Copy out word for word the part of the items that runs from their start through the line containing "h: median 0.27, box", with both ends included. Leave the pictures out of your copy.

Entries supplied Block Start

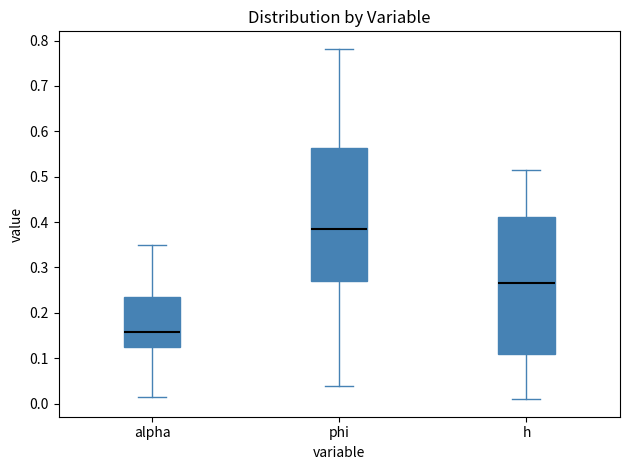

Reading left to right, read every box against the y-axis: the position of its median line, the range the box covers, and the ends of its whiskers. The values are not printed on the chart, so give them approximately, as read against the axis.

alpha: median 0.16, box 0.12 to 0.24, whiskers 0.01 to 0.35
phi: median 0.38, box 0.27 to 0.56, whiskers 0.04 to 0.78
h: median 0.27, box 0.11 to 0.41, whiskers 0.01 to 0.51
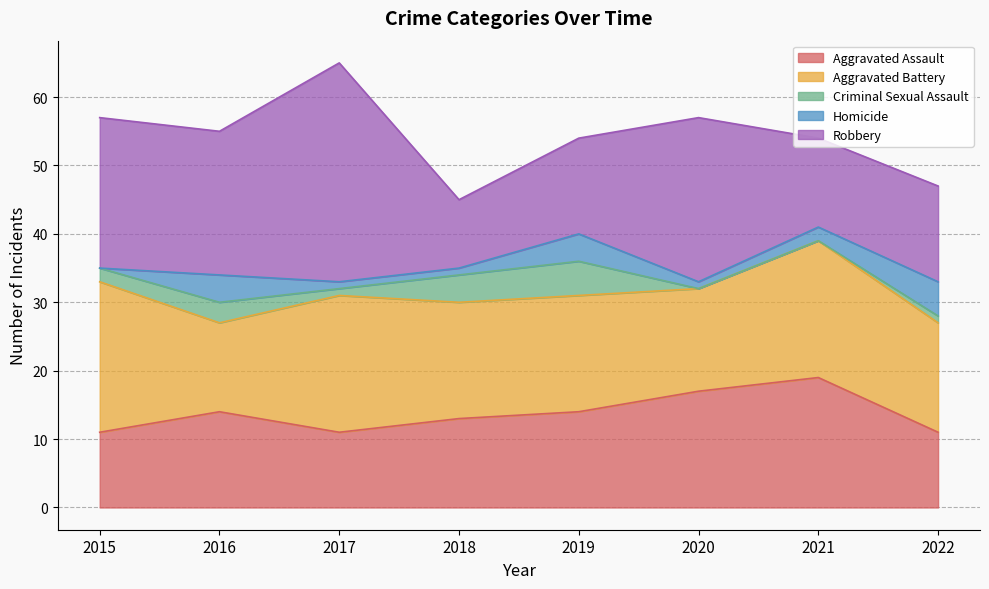

Reading right to left, what are all the values shown in this chart?

Aggravated Assault: 2022=11	2021=19	2020=17	2019=14	2018=13	2017=11	2016=14	2015=11
Aggravated Battery: 2022=16	2021=20	2020=15	2019=17	2018=17	2017=20	2016=13	2015=22
Criminal Sexual Assault: 2022=1	2021=0	2020=0	2019=5	2018=4	2017=1	2016=3	2015=2
Homicide: 2022=5	2021=2	2020=1	2019=4	2018=1	2017=1	2016=4	2015=0
Robbery: 2022=14	2021=13	2020=24	2019=14	2018=10	2017=32	2016=21	2015=22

Entries supplied Block End

### Your solution:
Reading left to right, read every box against the y-axis: the position of its median line, the range the box covers, and the ends of its whiskers. The values are not printed on the chart, so give them approximately, as read against the axis.

alpha: median 0.16, box 0.12 to 0.24, whiskers 0.01 to 0.35
phi: median 0.38, box 0.27 to 0.56, whiskers 0.04 to 0.78
h: median 0.27, box 0.11 to 0.41, whiskers 0.01 to 0.51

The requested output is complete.